The DNC’s Love Affair with Big Data began with the Obama campaign. They, of course, did not share data during the election; after elections, however, was a different story. The national data director for the Obama campaigns of 2008 and 2012, Ethan Roeder, explains that data collected by any and all candidates was absolutely invaluable for the party as a whole. Candidates should keep their data private during primaries, but, once primaries are finished, it should be shared.

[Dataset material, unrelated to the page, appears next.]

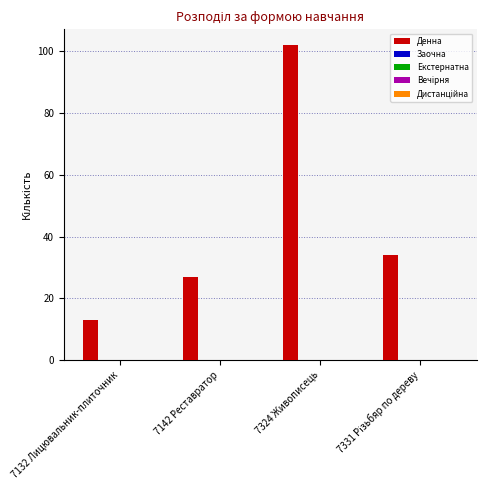

Reading left to right, extract all data points from this chart.

13	27	102	34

So where is all of this data? As many campaign managers lament, old data is not very useful. People move often and, suddenly, all of those numbers and data points from the last election are questionable. Keeping on top of new data is a big, expensive job; one party can’t do it. Rather, there are large companies who specialize in just this sort of thing. In this case, NGP VAN connects campaigns to voter databases. With a slogan like “nearly every major campaign in America is powered by NGP VAN” paired with a photo of Obama, there is no doubt that external companies like these run the show. NGP VAN does all of the work and gift wraps it into a neat package for campaigns to access. Names, addresses, donations, affiliations, and anything they can get their hands on is compiled here. But that’s only the half of it. Companies like TargetSmart, which works with NPG VAN, compiles consumer and interest data to turn those numbers into something valuable and marketable.

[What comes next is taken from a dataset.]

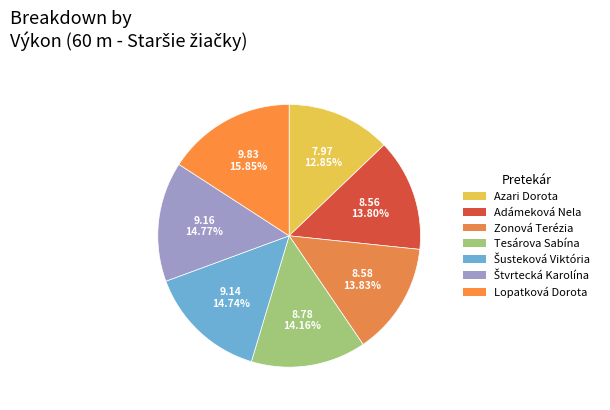

To the nearest percent, what percentage of the pie is Adámeková Nela?

14%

Data makes elections beautiful. For all of the concern about data being used to pad platforms and support marketing, there is something very grassroots about the movement. The influx of big data has not necessarily given more power to those in charge. Campaign managers and politicians do know more about their voters than ever—but they also know what stance must be taken on issues. The internet and social media have completely revamped the system and given the general public far more power. Now that the world can see and measure how voters respond, changes in approaches can happen much more swiftly. Twitter and social data has created some of the most interesting numbers this election.
There are also fears that social data will turn politics into something uglier. In an interview with TechRepublic, campaign veteran Joe Trippi explains why social media may be as dangerous as it is empowering:
“Twitter: Again it’s a power thing. Social proof. If three friends you trust tweet that the hot new movie sucks, does it matter anymore how much the studio spends on TV ads? Are you going to go see it?”

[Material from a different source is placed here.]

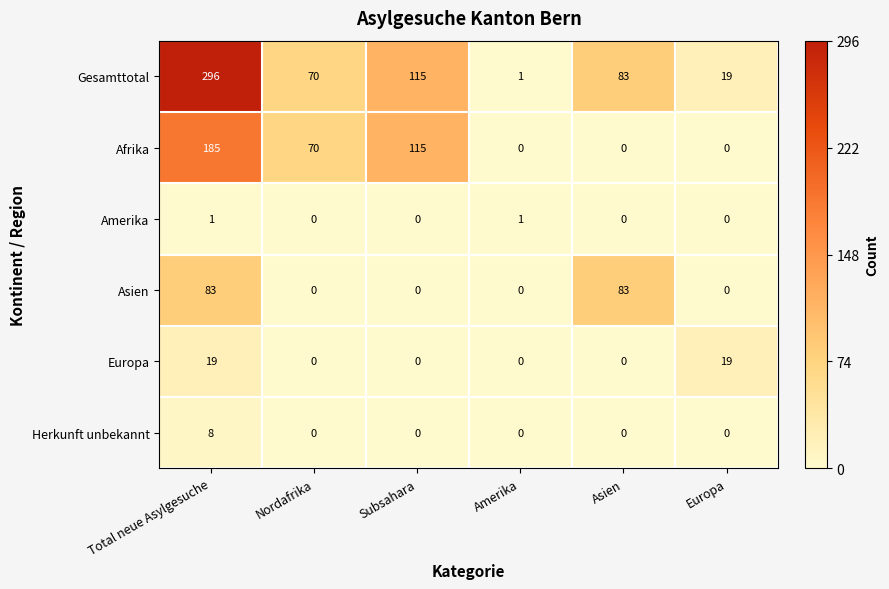

What is the average value of the Asien series?

28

Trippi’s outlook on data in the future of politics is equally bleak. At the moment, campaigns are just running to catch up with the times. They are trying to learn from Obama’s 2008 and 2012 campaigns, and fully implement what already exists. No matter how it’s painted, Trippi maintains that the focus “has moved from empowering people, to frankly, manipulating people in a targeted way.” Having worked in the industry for three decades now, Trippi’s expert opinion may be the icing on the already complicated political cake. In the end, your view of who was really at fault in the data breach, or how ethical it is for this data to be used, probably strongly correlates to who you would vote for. Regardless of individual opinions, results have shown that big data can lead to big support. It will be hard to pry such powerful tools from campaigns in the future.